At Pamukkale in Denizli Province, natural hot springs flowing for millennia down the slope of a small mountain have created a series of terraced pools formed of pure white travertine. The effect is magical and probably unlike anything you’ve seen before. The Ancient Greeks and Romans certainly thought so, constructing the city of Hierapolis at the top of the mountain and providing access to some of the world’s first tourists, who came to soak in the pools. Today, you can do the same.
6. Lake Van
Turkey’s largest lake, covering 1,450 square miles with a maximum depth over 1,400 feet, sits in the southeast of the country. It’s one of the biggest lakes in the world classified as endorheic — it has no outlet — and thus registers a high salinity, limiting the amount of life contained beneath the waves. At its shore rises the 9,600ft volcano Nemrut, and four islands dot its surface. One of these, Akdamar, is the site of a 10th-century church, while the ruins of monastic facilities have been found on the other islands.
7. Kaputaş Beach
Turkey has nearly 1,000 miles of Mediterranean coastline, so it isn’t hard to find your perfect beach. For many, that’s Kaputaş Beach. It lies 10 miles or so west of Kaş, at the outlet of a narrow valley, bookended by steep cliffs. The most attractive aspect of Kaputaş Beach is that there’s no development. You can expect to see vendors hawking food and drink, but the geography here has prevented hotels or other infrastructure from springing up to take advantage of this sweet stretch of sand on the Turquoise Coast.
8. Mount Ararat
And now we return to legend. Mount Ararat, in far eastern Turkey not too far from Lake Van, is associated with the mountains named in the Book of Genesis as the landing place of Noah’s Ark following the flood. It makes sense, as the higher of the massif’s two peaks (Greater Ararat, 16,854 feet) is the tallest point in Turkey. As such, it dominates the landscape of the entire region, visible for dozens of miles in most directions. Its summit is covered by an ice cap year round, though it’s been observed to be gradually shrinking.

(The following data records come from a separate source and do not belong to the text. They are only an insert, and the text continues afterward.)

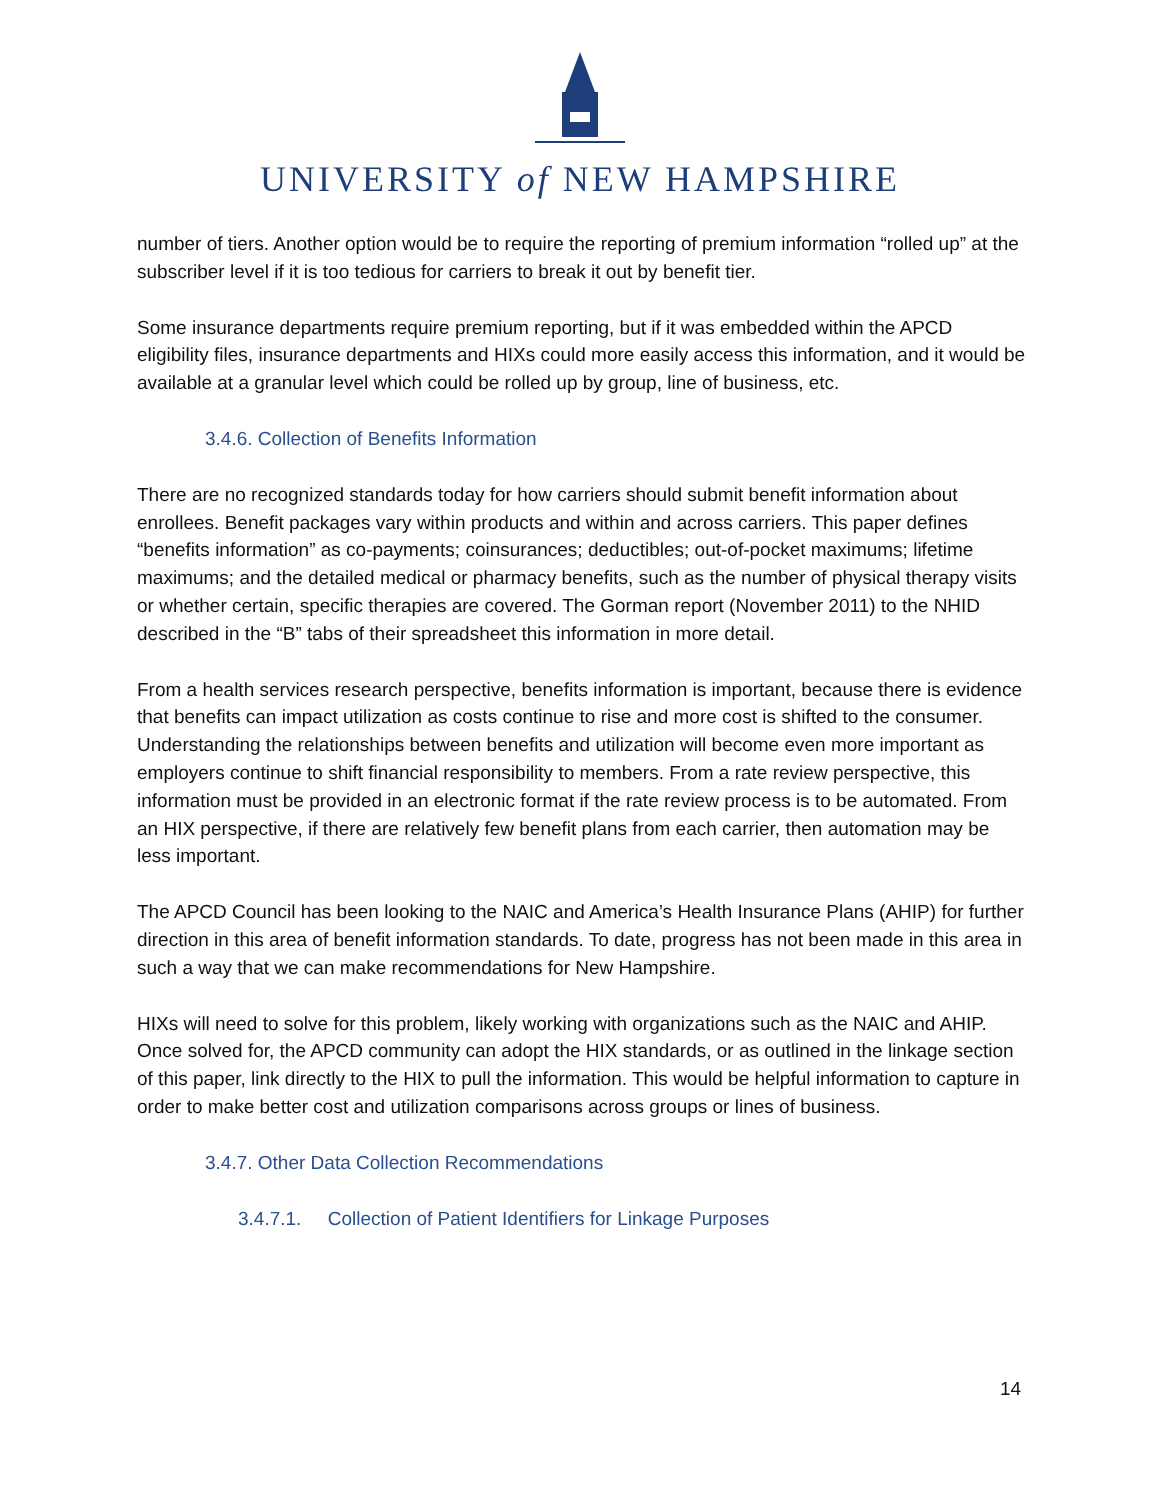UNIVERSITY of NEW HAMPSHIRE
number of tiers. Another option would be to require the reporting of premium information “rolled up” at the subscriber level if it is too tedious for carriers to break it out by benefit tier.
Some insurance departments require premium reporting, but if it was embedded within the APCD eligibility files, insurance departments and HIXs could more easily access this information, and it would be available at a granular level which could be rolled up by group, line of business, etc.
3.4.6. Collection of Benefits Information
There are no recognized standards today for how carriers should submit benefit information about enrollees. Benefit packages vary within products and within and across carriers. This paper defines “benefits information” as co-payments; coinsurances; deductibles; out-of-pocket maximums; lifetime maximums; and the detailed medical or pharmacy benefits, such as the number of physical therapy visits or whether certain, specific therapies are covered. The Gorman report (November 2011) to the NHID described in the “B” tabs of their spreadsheet this information in more detail.
From a health services research perspective, benefits information is important, because there is evidence that benefits can impact utilization as costs continue to rise and more cost is shifted to the consumer. Understanding the relationships between benefits and utilization will become even more important as employers continue to shift financial responsibility to members. From a rate review perspective, this information must be provided in an electronic format if the rate review process is to be automated. From an HIX perspective, if there are relatively few benefit plans from each carrier, then automation may be less important.
The APCD Council has been looking to the NAIC and America’s Health Insurance Plans (AHIP) for further direction in this area of benefit information standards. To date, progress has not been made in this area in such a way that we can make recommendations for New Hampshire.
HIXs will need to solve for this problem, likely working with organizations such as the NAIC and AHIP. Once solved for, the APCD community can adopt the HIX standards, or as outlined in the linkage section of this paper, link directly to the HIX to pull the information. This would be helpful information to capture in order to make better cost and utilization comparisons across groups or lines of business.
3.4.7. Other Data Collection Recommendations
3.4.7.1. Collection of Patient Identifiers for Linkage Purposes
14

9. North Anatolian Mountains
Much of the northern reaches of Turkey is defined by the North Anatolian Mountains (also known as the Pontic Mountains), a chain that meanders for more than 600 miles just shy of the country’s Black Sea coast. Different sections of the range have been home to different peoples over the millennia, resulting in a multitude of cultures today. Specific sections to check out include the scenic Fırtına (Storm) Valley in Rize Province, and Artvin Province’s Maçahel Valley.
But perhaps the most spectacular site is Sumela Monastery, in Trabzon Province. Built into a steep cliff face above the Altındere Valley, the monastery was founded in the 4th century AD and inhabited on and off through the centuries. Today, it exists mainly as a tourist attraction, the highlight of one of Turkey’s great landscapes.